Pandemia

Anvisa recebe pedido de uso emergencial de medicamento contra a covid-19

O Sotrovimabe é um anticorpo monoclonal e ainda não teve estudos clínicos conduzidos no Brasil. Agência verificará, nas próximas 24 horas, se todos os documentos necessários para a avaliação estão disponíveis

Maria Eduarda Cardim
postado em 19/07/2021 20:31

A Agência Nacional de Vigilância Sanitária (Anvisa) recebeu, nesta segunda-feira (19/7), a solicitação de autorização temporária de uso emergencial do medicamento Sotrovimabe. O remédio é um anticorpo monoclonal e ainda não teve estudos clínicos conduzidos no Brasil.

A empresa Glaxo Smith Kline Brasil Ltda. pede à Anvisa que o fármaco seja autorizado no país para o tratamento da covid-19. Segundo a agência, nas primeiras 24 horas, os técnicos verificarão se todos os documentos necessários para a avaliação estão disponíveis.

“Se houver informações importantes faltando, a Anvisa pode solicitar as informações adicionais ao laboratório”, informou o órgão regulador. Após isso, com a documentação completa, o prazo de análise do pedido de medicamento é de 30 dias.

Proxalutamida

Ainda nesta segunda-feira (19), a Anvisa autorizou um estudo clínico com o medicamento proxalutamida. O estudo de fase 3 avaliará a segurança e eficácia do remédio na redução da infecção viral causada pelo novo coronavírus em voluntários do sexo masculino com covid-19 na forma leve a moderada. 

O medicamento foi citado pelo presidente da República Jair Bolsonaro no último final de semana, mas sua eficácia ainda não foi comprovada cientificamente. Em conversa com os jornalistas mais cedo, o ministro da Saúde, Marcelo Queiroga, disse que o fármaco ainda precisa ser estudado para comprovar a eficácia.

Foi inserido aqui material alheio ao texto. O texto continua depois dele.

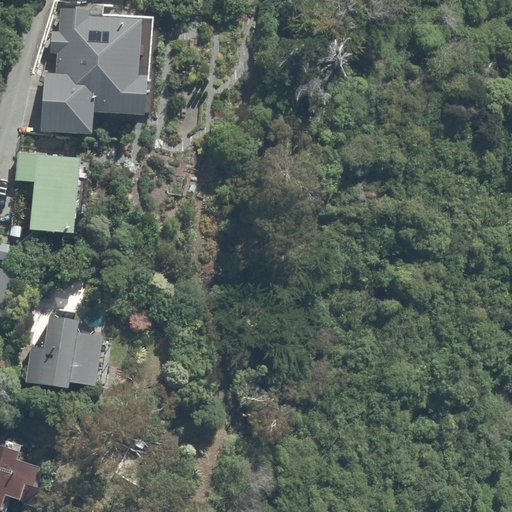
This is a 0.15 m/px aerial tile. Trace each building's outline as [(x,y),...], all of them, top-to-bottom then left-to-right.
[(88,10),(60,10),(59,34),(51,33),(50,56),(58,56),(57,74),(43,74),(42,131),(89,133),(90,106),(143,108),(144,80),(147,80),(151,16),(88,16),(88,10)] [(74,148),(18,146),(17,173),(31,173),(29,220),(71,221),(74,148)] [(0,310),(17,267),(0,262),(0,310)] [(45,338),(29,336),(26,374),(69,377),(69,372),(98,374),(101,326),(80,325),(82,307),(48,304),(45,338)] [(0,497),(4,484),(26,490),(36,457),(17,452),(21,438),(0,431),(0,497)]
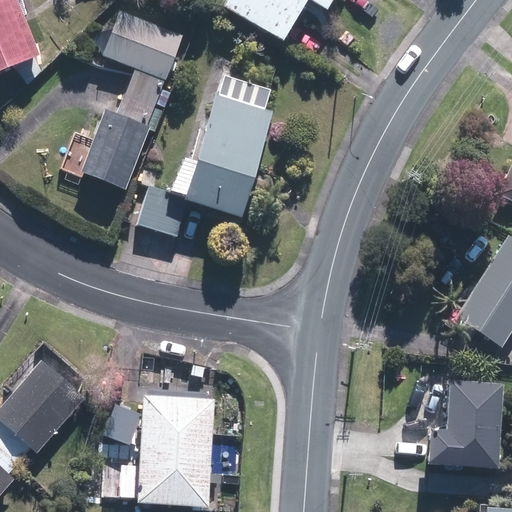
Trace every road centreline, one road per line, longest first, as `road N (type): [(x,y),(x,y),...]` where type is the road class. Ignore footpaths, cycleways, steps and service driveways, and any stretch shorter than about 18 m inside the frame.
road 1 (tertiary): [(476,0),(420,71),(370,160),(331,266),(318,329)]
road 2 (residential): [(0,236),(104,295),(318,329)]
road 3 (tertiary): [(318,329),(301,511)]
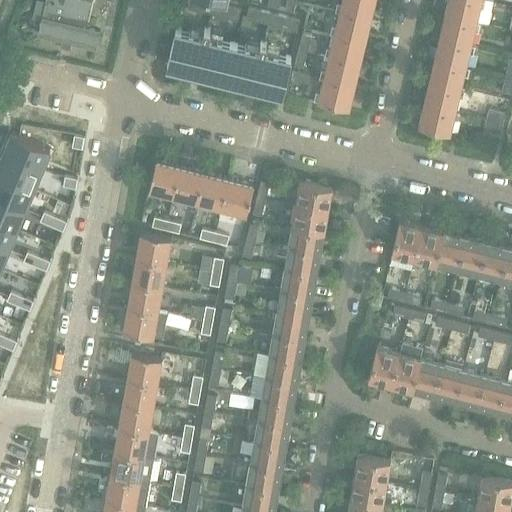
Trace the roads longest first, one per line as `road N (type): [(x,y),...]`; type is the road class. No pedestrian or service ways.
road 1 (residential): [(50,511),(123,99)]
road 2 (residential): [(123,99),(371,163)]
road 3 (residential): [(334,401),(371,163)]
road 4 (residential): [(511,451),(334,401)]
road 5 (residential): [(412,0),(371,163)]
road 6 (residential): [(371,163),(511,198)]
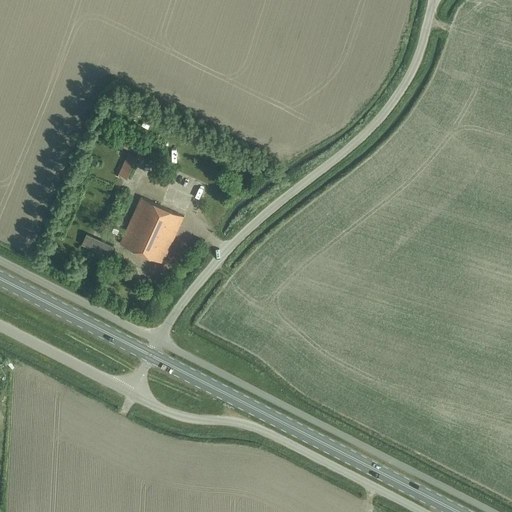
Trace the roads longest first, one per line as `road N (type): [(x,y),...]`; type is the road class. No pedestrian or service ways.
road 1 (unclassified): [(158,341),(226,247),(396,101),(427,44),(436,0)]
road 2 (unclassified): [(158,341),(491,511)]
road 3 (primary): [(456,511),(150,356)]
road 4 (unclassified): [(420,511),(282,440),(247,426),(188,420),(130,394)]
road 5 (unclassified): [(0,260),(158,341)]
road 6 (primary): [(150,356),(0,279)]
road 7 (unclassified): [(130,394),(0,324)]
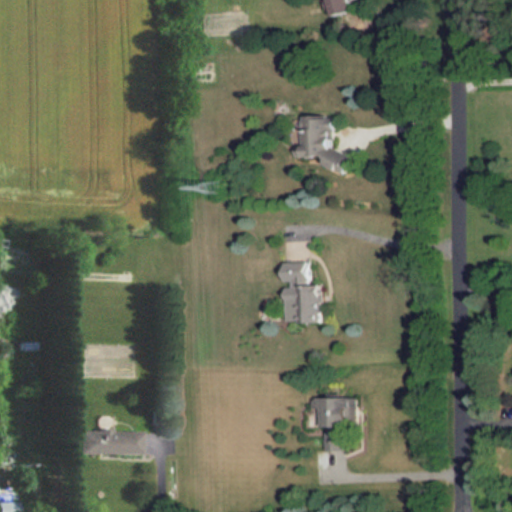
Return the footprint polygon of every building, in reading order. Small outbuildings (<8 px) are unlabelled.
[(325,0),(329,15),(335,14),(336,17),(358,12),(355,0),(325,0)] [(306,117),(307,145),(298,145),(298,158),(330,157),(325,162),(349,175),(358,160),(336,148),(336,117),(306,117)] [(288,263),(288,282),(296,281),(296,287),(289,287),(289,303),(300,303),(301,326),(326,325),(325,286),(314,286),(314,262),(288,263)] [(82,370),(112,370),(112,344),(82,344),(82,370)] [(318,396),(363,397),(362,427),(348,426),(347,449),(328,449),(329,428),(323,428),(324,409),(317,409),(318,396)] [(77,430),(76,460),(138,462),(139,431),(77,430)] [(0,511),(15,511),(16,501),(0,500),(0,511)]
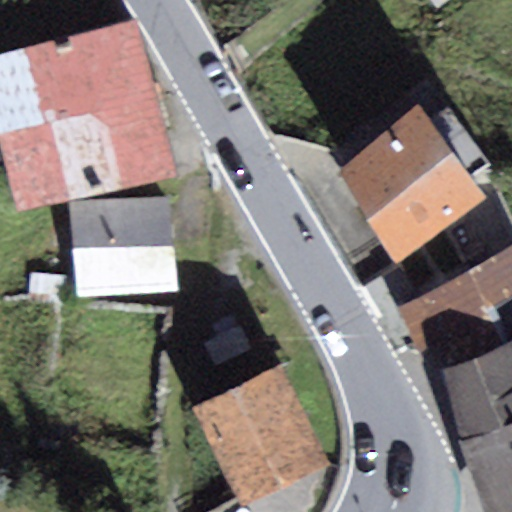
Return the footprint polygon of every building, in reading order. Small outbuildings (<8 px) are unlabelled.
[(132,11),(0,48),(0,137),(16,202),(176,164),(132,11)] [(417,95),(340,159),(393,249),(486,189),(417,95)] [(169,187),(69,197),(78,294),(178,284),(169,187)] [(511,335),(511,237),(395,306),(415,348),(435,341),(443,368),(511,335)] [(511,511),(511,335),(443,368),(511,511)] [(283,367),(203,406),(246,492),(326,452),(283,367)]
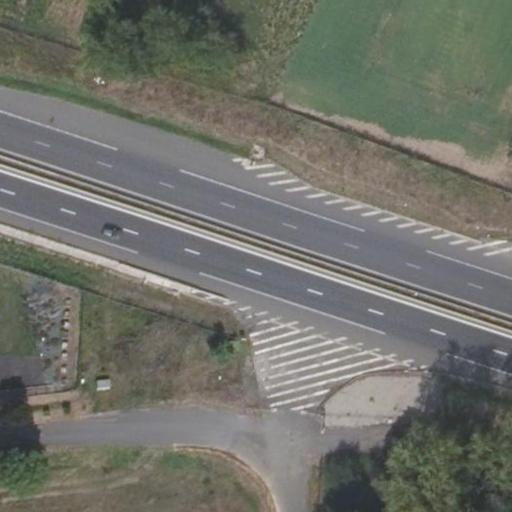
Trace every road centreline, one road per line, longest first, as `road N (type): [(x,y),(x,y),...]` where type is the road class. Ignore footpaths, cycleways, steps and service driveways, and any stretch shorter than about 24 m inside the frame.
road 1 (motorway): [(0,186),(511,355)]
road 2 (motorway): [(511,293),(0,127)]
road 3 (unclassified): [(292,511),(290,462),(229,437),(153,428),(0,445)]
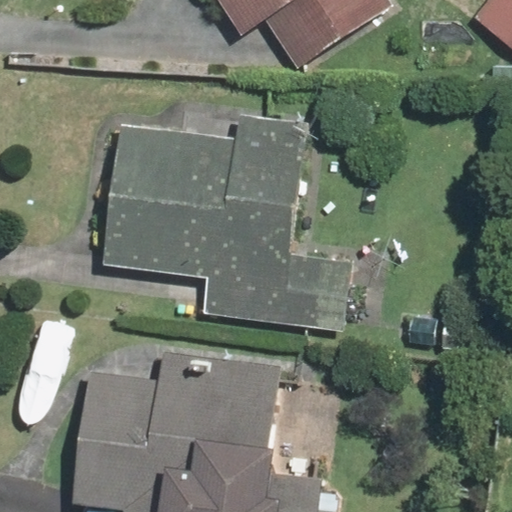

“A proxalutamida está no início dessas pesquisas e precisa se estudar mais para verificar primeiro a sua segurança, segundo a sua eficácia, e, a partir daí, se pode ser considerada para o tratamento (da covid-19)”, disse Queiroga.

O ministro ainda reforçou que o fundamental, neste momento, é avançar na campanha de vacinação. “A pandemia precisa ser contida, e é a vacina a chave para conter a pandemia”, completou.